Comrades often referred to Santucho by his nickname "Roby," although he was known to use other noms de guerre: Miguel, Comandante Carlos Ramírez, and Enrique Orozco, among others.
Santucho was instrumental in early efforts to unite the Frente Revolucionario Indoamericano (FRIP), of which he was then leader, with the Trotskyite organization Palabra Obrera.
On Santucho's initiative, and following shortly after the popular upheaval of 1969 known as "the Cordobazo", the Fifth Congress of the PRT voted in 1970 in favor of the formation of the People's Revolutionary Army (ERP).
In Chile, Santucho and his companions were granted safe passage by then president Salvador Allende to continue onwards to La Habana, Cuba.

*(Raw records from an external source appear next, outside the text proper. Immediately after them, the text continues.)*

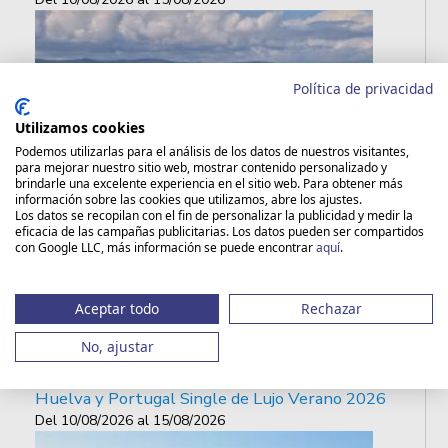
Política de privacidad
Utilizamos cookies
Podemos utilizarlas para el análisis de los datos de nuestros visitantes,
para mejorar nuestro sitio web, mostrar contenido personalizado y
brindarle una excelente experiencia en el sitio web. Para obtener más
información sobre las cookies que utilizamos, abre los ajustes.
Los datos se recopilan con el fin de personalizar la publicidad y medir la
eficacia de las campañas publicitarias. Los datos pueden ser compartidos
con Google LLC, más información se puede encontrar
aquí
.
Aceptar todo
Rechazar
No, ajustar
Huelva y Portugal Single de Lujo Verano 2026
Del
10/08/2026
al
15/08/2026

Santucho would later resist pressures to abandon the armed struggle and enter into dialogue with President Héctor Jóse Cámpora, the Peronist figurehead for then-exiled Juan Domingo Perón.
In a series of public statements he denounced the counterrevolutionary character of the Campora government, as well as Perón's conciliatory attitude towards the Argentine business class and far right.
According to surviving member and later secretary general of PRT-ERP Arnol Kremer (pseudonym Luis Mattini), the ERP and Montoneros leadership were coordinating efforts to build a unified guerrilla force shortly before Santucho's death.
Regarding Peronism, Santucho considered the phenomenon a prime example of "Bonapartism", wherein a strongman figure mediates between competing class interests for the purpose of guaranteeing "national unity".
In that sense, Santucho was equally opposed to a populist movement such as the Montonero's as he was to the gradualist platform of the Communist Party, advocating instead for a socialist revolution as the only viable option for national liberation.